I haven't looked for the long tubular ones.  But I sure am going to look.  Do they have a special name?


----------



## Gossie (Jan 9, 2007)

My Greek Kitchen - Pastitso

There is a recipe for Pastitso here, you have to check out the page, it has animation.   LoL


----------



## XeniA (Jan 9, 2007)

Gossie said:
			
		

> I haven't looked for the long tubular ones.  But I sure am going to look.  Do they have a special name?



They probably do ... but chances are good the name I'd find here if I ran over to the supermarket would be in Greek, and what good will that do you?!

Use the best you can and don't sweat it Gossie!


----------



## XeniA (Jan 9, 2007)

Okay, I think the name you want is 'bucatini' or at least that's what they call it at Barilla.

There is a possibility that the Greek version has a larger hole though. Does that maybe fall into the category of "everything I ever wanted to know about pastitsio pasta, and more"?!


----------



## Robo410 (Jan 9, 2007)

you can certainly substitute penne.  (zitti is a bit too large)


----------



## Gossie (Jan 13, 2007)

Ayrton said:
			
		

> Okay, I think the name you want is 'bucatini' or at least that's what they call it at Barilla.
> 
> There is a possibility that the Greek version has a larger hole though. Does that maybe fall into the category of "everything I ever wanted to know about pastitsio pasta, and more"?!




I like Barilla     Will look for it next major shopping day.  Thanks again, Ayrton


----------



## XeniA (Jan 13, 2007)

Here's another photo, this time "bucati." It appears to be closer to the Greek pastitcio pasta in that it has a larger central hole (again, the Greek stuff's very much like a drinking straw).

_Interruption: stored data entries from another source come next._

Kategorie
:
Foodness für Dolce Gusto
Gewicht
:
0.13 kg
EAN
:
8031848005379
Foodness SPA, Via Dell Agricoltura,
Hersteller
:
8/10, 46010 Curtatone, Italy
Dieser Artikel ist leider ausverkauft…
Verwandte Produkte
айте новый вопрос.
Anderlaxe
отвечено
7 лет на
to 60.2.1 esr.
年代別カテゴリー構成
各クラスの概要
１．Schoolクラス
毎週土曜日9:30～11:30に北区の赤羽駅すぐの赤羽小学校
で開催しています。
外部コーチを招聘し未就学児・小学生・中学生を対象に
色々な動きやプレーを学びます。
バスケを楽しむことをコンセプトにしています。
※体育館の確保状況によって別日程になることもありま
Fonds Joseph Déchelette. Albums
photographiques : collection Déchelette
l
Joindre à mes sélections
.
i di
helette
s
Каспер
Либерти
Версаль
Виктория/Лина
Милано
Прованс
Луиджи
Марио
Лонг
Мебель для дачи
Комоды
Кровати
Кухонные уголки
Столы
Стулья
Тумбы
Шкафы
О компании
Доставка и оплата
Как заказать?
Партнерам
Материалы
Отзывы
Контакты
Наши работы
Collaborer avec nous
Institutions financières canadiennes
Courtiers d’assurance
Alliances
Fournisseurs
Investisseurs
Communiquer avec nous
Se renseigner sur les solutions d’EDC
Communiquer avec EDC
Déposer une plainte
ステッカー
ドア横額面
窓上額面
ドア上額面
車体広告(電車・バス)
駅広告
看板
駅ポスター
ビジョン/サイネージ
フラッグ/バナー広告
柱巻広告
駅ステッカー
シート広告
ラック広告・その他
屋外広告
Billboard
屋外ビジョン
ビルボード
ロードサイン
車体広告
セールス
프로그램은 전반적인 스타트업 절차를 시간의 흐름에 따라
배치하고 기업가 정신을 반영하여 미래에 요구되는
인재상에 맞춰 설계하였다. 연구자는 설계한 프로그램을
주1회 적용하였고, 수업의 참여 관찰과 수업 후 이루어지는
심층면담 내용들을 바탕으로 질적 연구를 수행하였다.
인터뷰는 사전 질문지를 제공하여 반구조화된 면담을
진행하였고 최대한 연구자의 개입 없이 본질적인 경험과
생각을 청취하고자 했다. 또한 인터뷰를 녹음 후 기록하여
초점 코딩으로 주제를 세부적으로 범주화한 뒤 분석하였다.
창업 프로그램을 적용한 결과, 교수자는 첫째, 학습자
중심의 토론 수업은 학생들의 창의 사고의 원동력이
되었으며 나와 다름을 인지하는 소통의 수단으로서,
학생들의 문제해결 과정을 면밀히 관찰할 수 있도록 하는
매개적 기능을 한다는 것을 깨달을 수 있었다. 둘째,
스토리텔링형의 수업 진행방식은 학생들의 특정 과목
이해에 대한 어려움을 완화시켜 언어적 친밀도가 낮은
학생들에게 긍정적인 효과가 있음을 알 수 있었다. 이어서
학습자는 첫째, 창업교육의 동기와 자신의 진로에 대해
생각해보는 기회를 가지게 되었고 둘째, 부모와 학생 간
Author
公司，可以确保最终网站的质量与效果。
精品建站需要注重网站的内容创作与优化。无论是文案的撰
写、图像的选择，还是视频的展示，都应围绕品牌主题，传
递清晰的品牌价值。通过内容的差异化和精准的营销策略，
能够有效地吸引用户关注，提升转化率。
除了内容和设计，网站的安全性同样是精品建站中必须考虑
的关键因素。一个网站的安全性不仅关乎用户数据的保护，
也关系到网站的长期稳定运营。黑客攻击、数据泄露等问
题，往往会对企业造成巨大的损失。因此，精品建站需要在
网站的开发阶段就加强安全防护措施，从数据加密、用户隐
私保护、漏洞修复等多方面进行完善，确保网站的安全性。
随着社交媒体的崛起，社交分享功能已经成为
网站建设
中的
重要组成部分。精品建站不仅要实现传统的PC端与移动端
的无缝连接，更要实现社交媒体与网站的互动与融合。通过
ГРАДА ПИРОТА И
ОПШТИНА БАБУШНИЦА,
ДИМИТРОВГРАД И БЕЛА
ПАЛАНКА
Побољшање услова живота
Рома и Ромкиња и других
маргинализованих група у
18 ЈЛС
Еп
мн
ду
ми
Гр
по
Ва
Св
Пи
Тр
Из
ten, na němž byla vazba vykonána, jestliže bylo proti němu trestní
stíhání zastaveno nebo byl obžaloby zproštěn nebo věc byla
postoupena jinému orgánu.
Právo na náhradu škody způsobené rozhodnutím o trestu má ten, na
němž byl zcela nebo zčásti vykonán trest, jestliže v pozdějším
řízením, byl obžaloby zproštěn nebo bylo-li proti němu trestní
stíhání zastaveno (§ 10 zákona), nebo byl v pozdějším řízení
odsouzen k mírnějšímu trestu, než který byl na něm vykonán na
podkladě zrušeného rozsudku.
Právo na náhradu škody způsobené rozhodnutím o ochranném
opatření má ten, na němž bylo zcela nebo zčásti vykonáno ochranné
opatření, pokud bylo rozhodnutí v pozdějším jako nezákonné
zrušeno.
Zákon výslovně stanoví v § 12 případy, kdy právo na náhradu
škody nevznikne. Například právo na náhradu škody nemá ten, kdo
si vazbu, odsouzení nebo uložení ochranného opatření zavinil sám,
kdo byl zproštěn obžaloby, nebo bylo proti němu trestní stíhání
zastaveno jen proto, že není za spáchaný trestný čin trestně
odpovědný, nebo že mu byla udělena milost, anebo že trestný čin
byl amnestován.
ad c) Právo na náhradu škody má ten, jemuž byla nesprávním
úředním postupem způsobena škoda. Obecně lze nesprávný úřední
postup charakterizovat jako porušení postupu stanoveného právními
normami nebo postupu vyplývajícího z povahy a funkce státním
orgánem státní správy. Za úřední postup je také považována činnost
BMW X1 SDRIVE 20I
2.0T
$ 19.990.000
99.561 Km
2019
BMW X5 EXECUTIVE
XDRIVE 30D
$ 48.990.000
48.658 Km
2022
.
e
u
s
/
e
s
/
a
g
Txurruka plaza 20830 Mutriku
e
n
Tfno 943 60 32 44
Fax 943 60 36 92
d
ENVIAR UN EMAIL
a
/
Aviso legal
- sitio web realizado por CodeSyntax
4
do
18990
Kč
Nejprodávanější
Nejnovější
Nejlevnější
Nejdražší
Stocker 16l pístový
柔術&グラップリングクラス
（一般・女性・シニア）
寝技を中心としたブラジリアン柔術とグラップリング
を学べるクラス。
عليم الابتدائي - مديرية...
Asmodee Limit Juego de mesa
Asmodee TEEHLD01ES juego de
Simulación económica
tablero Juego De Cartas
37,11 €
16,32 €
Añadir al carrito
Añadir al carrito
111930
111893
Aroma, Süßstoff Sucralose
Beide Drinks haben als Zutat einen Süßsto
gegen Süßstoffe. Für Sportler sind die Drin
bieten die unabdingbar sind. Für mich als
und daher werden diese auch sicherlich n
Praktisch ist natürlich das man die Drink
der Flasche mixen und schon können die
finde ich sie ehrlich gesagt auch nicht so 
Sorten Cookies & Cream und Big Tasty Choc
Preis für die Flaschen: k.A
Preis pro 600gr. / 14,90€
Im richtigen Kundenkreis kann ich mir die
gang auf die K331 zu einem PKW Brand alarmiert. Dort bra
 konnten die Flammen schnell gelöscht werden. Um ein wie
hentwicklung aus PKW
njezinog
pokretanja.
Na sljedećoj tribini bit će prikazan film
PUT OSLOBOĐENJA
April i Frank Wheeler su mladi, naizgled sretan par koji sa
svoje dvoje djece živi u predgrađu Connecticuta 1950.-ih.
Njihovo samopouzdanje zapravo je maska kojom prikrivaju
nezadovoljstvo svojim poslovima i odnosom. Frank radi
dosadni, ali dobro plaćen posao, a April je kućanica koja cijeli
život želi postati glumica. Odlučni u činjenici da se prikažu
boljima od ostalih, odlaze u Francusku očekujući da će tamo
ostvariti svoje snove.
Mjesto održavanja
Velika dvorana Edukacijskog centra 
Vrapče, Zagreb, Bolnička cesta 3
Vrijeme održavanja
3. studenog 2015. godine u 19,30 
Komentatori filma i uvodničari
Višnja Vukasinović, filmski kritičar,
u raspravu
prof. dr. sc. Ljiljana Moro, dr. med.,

However, I can't really confirm that you want to look for "bucati" rather than "bucatini" -- I haven't found a really solid confirmation on the Internet that there is a difference, let alone that the difference is the size of the hole ...

Basically, again, just look for something similar, with as large a hole as you can find. If you find something similar that's mostly solid, however, I'd think it's actually less suitable overall than just switching to penne or some such -- solid pasta would make this dish unpleasant, I'd think.

Let us know, huh?!


----------